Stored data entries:
***
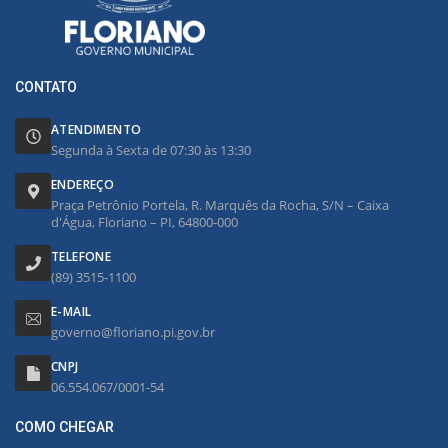
CONTATO
ATENDIMENTO
Segunda à Sexta de 07:30 às 13:30
ENDEREÇO
Praça Petrônio Portela, R. Marquês da Rocha, S/N – Caixa
d'Água, Floriano – PI, 64800-000
TELEFONE
(89) 3515-1100
E-MAIL
governo@floriano.pi.gov.br
CNPJ
06.554.067/0001-54
COMO CHEGAR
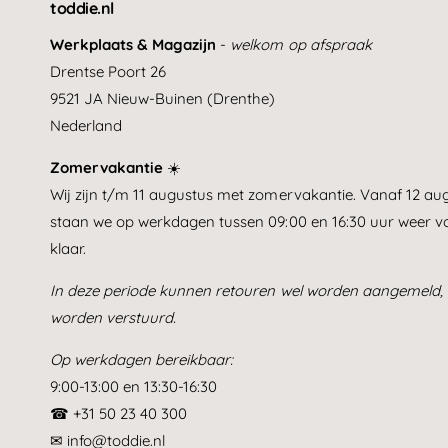
toddie.nl
Werkplaats & Magazijn
-
welkom op afspraak
Drentse Poort 26
9521 JA Nieuw-Buinen (Drenthe)
Nederland
Zomervakantie
☀️
Wij zijn t/m 11 augustus met zomervakantie. Vanaf 12 au
staan we op werkdagen tussen 09:00 en 16:30 uur weer vo
klaar.
In deze periode kunnen retouren wel worden aangemeld, 
worden verstuurd.
Op werkdagen bereikbaar:
9:00-13:00 en 13:30-16:30
☎ +31 50 23 40 300
✉ info@toddie.nl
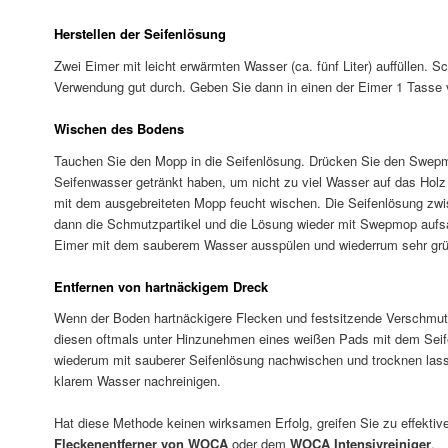
Herstellen der Seifenlösung
Zwei Eimer mit leicht erwärmten Wasser (ca. fünf Liter) auffüllen. Sc
Verwendung gut durch. Geben Sie dann in einen der Eimer 1 Tass
Wischen des Bodens
Tauchen Sie den Mopp in die Seifenlösung. Drücken Sie den Swep
Seifenwasser getränkt haben, um nicht zu viel Wasser auf das Hol
mit dem ausgebreiteten Mopp feucht wischen. Die Seifenlösung zwis
dann die Schmutzpartikel und die Lösung wieder mit Swepmop auf
Eimer mit dem sauberem Wasser ausspülen und wiederrum sehr grü
Entfernen von hartnäckigem Dreck
Wenn der Boden hartnäckigere Flecken und festsitzende Verschmut
diesen oftmals unter Hinzunehmen eines weißen Pads mit dem Sei
wiederum mit sauberer Seifenlösung nachwischen und trocknen lasse
klarem Wasser nachreinigen.
Hat diese Methode keinen wirksamen Erfolg, greifen Sie zu effektiv
Fleckenentferner von WOCA
oder dem
WOCA Intensivreiniger
.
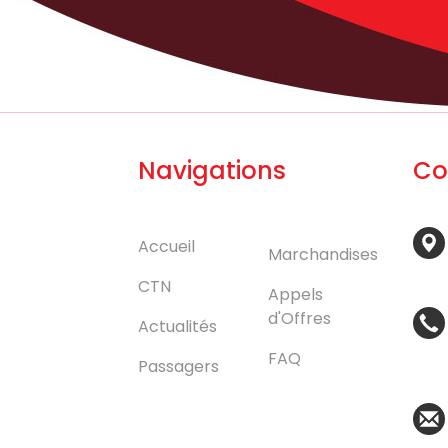
Navigations
Co
Accueil
Marchandises
CTN
Appels
d'Offres
Actualités
FAQ
Passagers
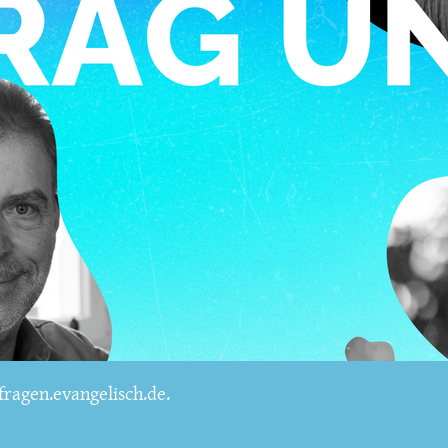
ragen.evangelisch.de.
***
→ **EXERCISE DIRECTIONS**
Reproduce every line of text in the listing above with no changes, and omit the pictures.

→ **EXERCISE ANSWER**
CONTATO
ATENDIMENTO
Segunda à Sexta de 07:30 às 13:30
ENDEREÇO
Praça Petrônio Portela, R. Marquês da Rocha, S/N – Caixa
d'Água, Floriano – PI, 64800-000
TELEFONE
(89) 3515-1100
E-MAIL
governo@floriano.pi.gov.br
CNPJ
06.554.067/0001-54
COMO CHEGAR
toddie.nl
Werkplaats & Magazijn
-
welkom op afspraak
Drentse Poort 26
9521 JA Nieuw-Buinen (Drenthe)
Nederland
Zomervakantie
☀️
Wij zijn t/m 11 augustus met zomervakantie. Vanaf 12 au
staan we op werkdagen tussen 09:00 en 16:30 uur weer vo
klaar.
In deze periode kunnen retouren wel worden aangemeld, 
worden verstuurd.
Op werkdagen bereikbaar:
9:00-13:00 en 13:30-16:30
☎ +31 50 23 40 300
✉ info@toddie.nl
Herstellen der Seifenlösung
Zwei Eimer mit leicht erwärmten Wasser (ca. fünf Liter) auffüllen. Sc
Verwendung gut durch. Geben Sie dann in einen der Eimer 1 Tass
Wischen des Bodens
Tauchen Sie den Mopp in die Seifenlösung. Drücken Sie den Swep
Seifenwasser getränkt haben, um nicht zu viel Wasser auf das Hol
mit dem ausgebreiteten Mopp feucht wischen. Die Seifenlösung zwis
dann die Schmutzpartikel und die Lösung wieder mit Swepmop auf
Eimer mit dem sauberem Wasser ausspülen und wiederrum sehr grü
Entfernen von hartnäckigem Dreck
Wenn der Boden hartnäckigere Flecken und festsitzende Verschmut
diesen oftmals unter Hinzunehmen eines weißen Pads mit dem Sei
wiederum mit sauberer Seifenlösung nachwischen und trocknen lasse
klarem Wasser nachreinigen.
Hat diese Methode keinen wirksamen Erfolg, greifen Sie zu effektiv
Fleckenentferner von WOCA
oder dem
WOCA Intensivreiniger
.
Navigations
Co
Accueil
Marchandises
CTN
Appels
d'Offres
Actualités
FAQ
Passagers
ragen.evangelisch.de.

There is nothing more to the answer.